TO DO - Repeat exactly the lines of the entries below from the one with "0.0358 | 0.6840 |" through the one with "0.0333 | 0.6362 |", both ends included, and nothing else.

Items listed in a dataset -

= = = = =

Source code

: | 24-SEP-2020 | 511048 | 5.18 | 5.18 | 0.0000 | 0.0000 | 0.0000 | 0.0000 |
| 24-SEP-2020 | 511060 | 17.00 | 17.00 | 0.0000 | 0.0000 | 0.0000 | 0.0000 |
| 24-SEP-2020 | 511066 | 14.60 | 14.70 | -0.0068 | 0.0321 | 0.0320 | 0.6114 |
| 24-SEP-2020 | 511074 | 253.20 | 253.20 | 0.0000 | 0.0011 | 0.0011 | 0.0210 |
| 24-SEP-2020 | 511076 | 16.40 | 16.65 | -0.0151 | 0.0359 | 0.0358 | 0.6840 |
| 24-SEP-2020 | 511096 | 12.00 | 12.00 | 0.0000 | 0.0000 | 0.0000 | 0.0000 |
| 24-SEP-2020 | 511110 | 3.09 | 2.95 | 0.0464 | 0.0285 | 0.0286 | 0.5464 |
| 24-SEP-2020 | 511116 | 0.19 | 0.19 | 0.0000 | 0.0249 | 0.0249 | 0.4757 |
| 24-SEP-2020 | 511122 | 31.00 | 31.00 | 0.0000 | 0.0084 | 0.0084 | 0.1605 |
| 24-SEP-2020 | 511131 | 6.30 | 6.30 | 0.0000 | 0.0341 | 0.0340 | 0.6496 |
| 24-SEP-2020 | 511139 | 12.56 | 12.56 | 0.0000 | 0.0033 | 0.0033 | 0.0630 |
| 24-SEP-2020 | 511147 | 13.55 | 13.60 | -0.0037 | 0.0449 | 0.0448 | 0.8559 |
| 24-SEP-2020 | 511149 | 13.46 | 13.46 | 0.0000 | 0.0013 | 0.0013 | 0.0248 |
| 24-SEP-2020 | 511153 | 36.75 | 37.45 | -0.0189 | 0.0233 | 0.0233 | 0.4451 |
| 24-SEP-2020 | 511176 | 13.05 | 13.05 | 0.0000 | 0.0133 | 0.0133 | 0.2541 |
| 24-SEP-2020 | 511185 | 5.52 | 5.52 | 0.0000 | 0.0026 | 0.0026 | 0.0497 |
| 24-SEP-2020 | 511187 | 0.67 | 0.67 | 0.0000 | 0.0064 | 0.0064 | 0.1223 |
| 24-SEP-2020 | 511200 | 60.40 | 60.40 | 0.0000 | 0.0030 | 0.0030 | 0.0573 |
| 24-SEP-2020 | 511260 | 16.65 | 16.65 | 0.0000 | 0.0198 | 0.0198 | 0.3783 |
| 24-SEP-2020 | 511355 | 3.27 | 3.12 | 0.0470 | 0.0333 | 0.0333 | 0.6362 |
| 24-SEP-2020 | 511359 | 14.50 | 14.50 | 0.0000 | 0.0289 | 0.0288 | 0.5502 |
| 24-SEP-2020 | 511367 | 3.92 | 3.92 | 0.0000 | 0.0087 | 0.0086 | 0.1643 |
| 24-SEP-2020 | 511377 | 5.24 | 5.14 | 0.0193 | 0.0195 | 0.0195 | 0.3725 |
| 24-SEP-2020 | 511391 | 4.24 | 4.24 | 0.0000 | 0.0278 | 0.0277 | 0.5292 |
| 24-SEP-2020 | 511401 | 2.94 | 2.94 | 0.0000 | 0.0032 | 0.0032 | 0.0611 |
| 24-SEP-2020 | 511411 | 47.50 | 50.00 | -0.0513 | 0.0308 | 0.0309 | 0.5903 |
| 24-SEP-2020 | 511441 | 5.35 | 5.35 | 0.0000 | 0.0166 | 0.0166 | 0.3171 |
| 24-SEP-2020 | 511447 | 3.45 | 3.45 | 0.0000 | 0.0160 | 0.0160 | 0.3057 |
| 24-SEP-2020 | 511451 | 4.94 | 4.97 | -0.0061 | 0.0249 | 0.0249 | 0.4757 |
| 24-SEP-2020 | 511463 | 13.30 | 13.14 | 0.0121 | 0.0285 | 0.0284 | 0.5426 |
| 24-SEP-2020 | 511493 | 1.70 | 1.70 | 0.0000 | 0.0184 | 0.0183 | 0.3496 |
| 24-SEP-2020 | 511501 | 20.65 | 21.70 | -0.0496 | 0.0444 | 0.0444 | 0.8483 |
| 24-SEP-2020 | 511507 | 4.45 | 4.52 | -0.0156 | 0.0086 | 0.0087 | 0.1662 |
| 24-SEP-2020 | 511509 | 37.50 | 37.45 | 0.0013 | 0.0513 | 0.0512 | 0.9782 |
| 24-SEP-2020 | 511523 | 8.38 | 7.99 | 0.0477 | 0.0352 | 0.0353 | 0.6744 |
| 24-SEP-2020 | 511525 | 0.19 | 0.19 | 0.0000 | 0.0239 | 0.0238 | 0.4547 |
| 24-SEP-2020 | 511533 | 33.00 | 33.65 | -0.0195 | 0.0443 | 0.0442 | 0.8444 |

= = = = =

SOLUTION TO THIS PROBLEM -
| 24-SEP-2020 | 511076 | 16.40 | 16.65 | -0.0151 | 0.0359 | 0.0358 | 0.6840 |
| 24-SEP-2020 | 511096 | 12.00 | 12.00 | 0.0000 | 0.0000 | 0.0000 | 0.0000 |
| 24-SEP-2020 | 511110 | 3.09 | 2.95 | 0.0464 | 0.0285 | 0.0286 | 0.5464 |
| 24-SEP-2020 | 511116 | 0.19 | 0.19 | 0.0000 | 0.0249 | 0.0249 | 0.4757 |
| 24-SEP-2020 | 511122 | 31.00 | 31.00 | 0.0000 | 0.0084 | 0.0084 | 0.1605 |
| 24-SEP-2020 | 511131 | 6.30 | 6.30 | 0.0000 | 0.0341 | 0.0340 | 0.6496 |
| 24-SEP-2020 | 511139 | 12.56 | 12.56 | 0.0000 | 0.0033 | 0.0033 | 0.0630 |
| 24-SEP-2020 | 511147 | 13.55 | 13.60 | -0.0037 | 0.0449 | 0.0448 | 0.8559 |
| 24-SEP-2020 | 511149 | 13.46 | 13.46 | 0.0000 | 0.0013 | 0.0013 | 0.0248 |
| 24-SEP-2020 | 511153 | 36.75 | 37.45 | -0.0189 | 0.0233 | 0.0233 | 0.4451 |
| 24-SEP-2020 | 511176 | 13.05 | 13.05 | 0.0000 | 0.0133 | 0.0133 | 0.2541 |
| 24-SEP-2020 | 511185 | 5.52 | 5.52 | 0.0000 | 0.0026 | 0.0026 | 0.0497 |
| 24-SEP-2020 | 511187 | 0.67 | 0.67 | 0.0000 | 0.0064 | 0.0064 | 0.1223 |
| 24-SEP-2020 | 511200 | 60.40 | 60.40 | 0.0000 | 0.0030 | 0.0030 | 0.0573 |
| 24-SEP-2020 | 511260 | 16.65 | 16.65 | 0.0000 | 0.0198 | 0.0198 | 0.3783 |
| 24-SEP-2020 | 511355 | 3.27 | 3.12 | 0.0470 | 0.0333 | 0.0333 | 0.6362 |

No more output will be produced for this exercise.